Segment Start: Provided text
Objective As the population ages, increasing number of older patients
are undergoing adult cardiac surgery. The purpose of the study is to
assess the impact of age on postoperative outcomes in patients that
undergo coronary artery bypass grafting (CABG). Methods Patients that
are ≥70 years old who underwent CABG were selected from the
Nationwide/National Inpatient Sample from 2010 to 2015 using ICD-9-CM
diagnosis and procedure codes. The patients who were 70–79 years old
were compared to patients aged 80–89 years old to determine if the age
difference of the patients had an impact on surgical outcomes. In
addition, the gender of the patients 80-89 years old were compared. The
rates of postoperative complications, and mortality were compared.
Results A total of 67,568 patients were identified who were ≥70 years
old and underwent CABG. Compared to the Septuagenarians, the
Octogenarians were more likely to develop cardiac complications (OR
[odds ratio] =1.20, 95% CI [confidence interval] 1.12-1.23.
They were also more likely to develop renal complications (P
<0001), and respiratory complications (P <0001). The
Octogenarians were also more likely to bleed postoperatively (P
<0.0001) and have a higher mortality (P <0001).
Furthermore, the female Octogenarians had a higher mortality (OR 1.25
95% CI 1.07–1.46) compared to males in the same age group. Conclusions
The patients who were ≥80 – 89 years old had worse postoperative
outcomes. The Octogenarians who were females had a higher mortality
compared to their male counterparts.
Segment End: Provided text
What is being asked:
Answer these from the CABG abstract above:
1. Which database were the patients selected from, and for what years?
2. How many patients aged 70 or older who underwent CABG were identified?
3. Among the 80–89-year-old patients, which sex had the higher mortality?
Segment Start: Records supplied
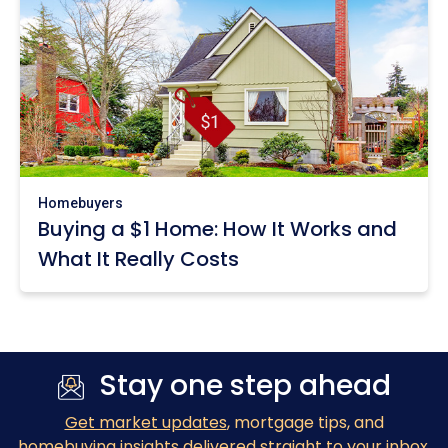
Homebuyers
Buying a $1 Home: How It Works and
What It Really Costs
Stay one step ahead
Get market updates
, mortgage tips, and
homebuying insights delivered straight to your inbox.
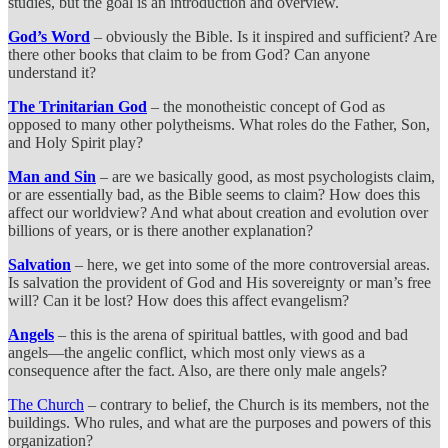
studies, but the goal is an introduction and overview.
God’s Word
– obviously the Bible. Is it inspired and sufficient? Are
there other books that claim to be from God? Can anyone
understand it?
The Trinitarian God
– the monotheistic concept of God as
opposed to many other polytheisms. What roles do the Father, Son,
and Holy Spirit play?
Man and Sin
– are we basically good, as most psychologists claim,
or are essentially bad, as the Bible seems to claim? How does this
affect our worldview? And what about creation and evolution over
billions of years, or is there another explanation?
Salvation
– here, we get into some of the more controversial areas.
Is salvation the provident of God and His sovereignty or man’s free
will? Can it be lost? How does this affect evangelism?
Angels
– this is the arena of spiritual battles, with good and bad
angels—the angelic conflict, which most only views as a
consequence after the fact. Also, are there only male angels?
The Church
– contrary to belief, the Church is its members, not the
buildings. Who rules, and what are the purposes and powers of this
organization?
Segment End: Records supplied
Segment Start: Records supplied
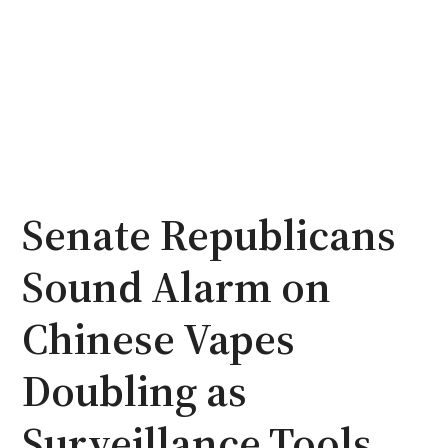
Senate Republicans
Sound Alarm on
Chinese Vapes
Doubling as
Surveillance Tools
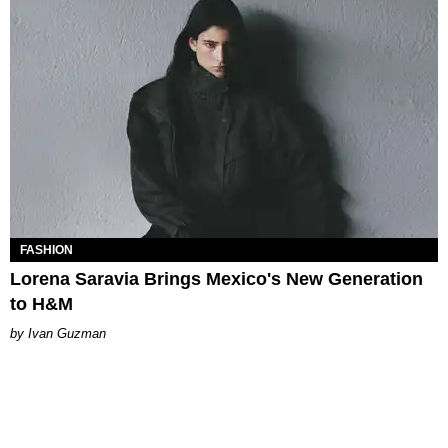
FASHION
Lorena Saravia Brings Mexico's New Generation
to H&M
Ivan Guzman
Segment End: Records supplied
Segment Start: Records supplied
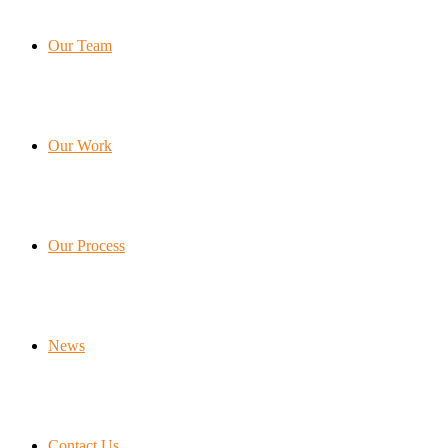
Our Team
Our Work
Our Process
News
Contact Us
Segment End: Records supplied
Reply to the exercise:
1. The Nationwide/National Inpatient Sample, from 2010 to 2015.
2. 67,568 patients.
3. Females.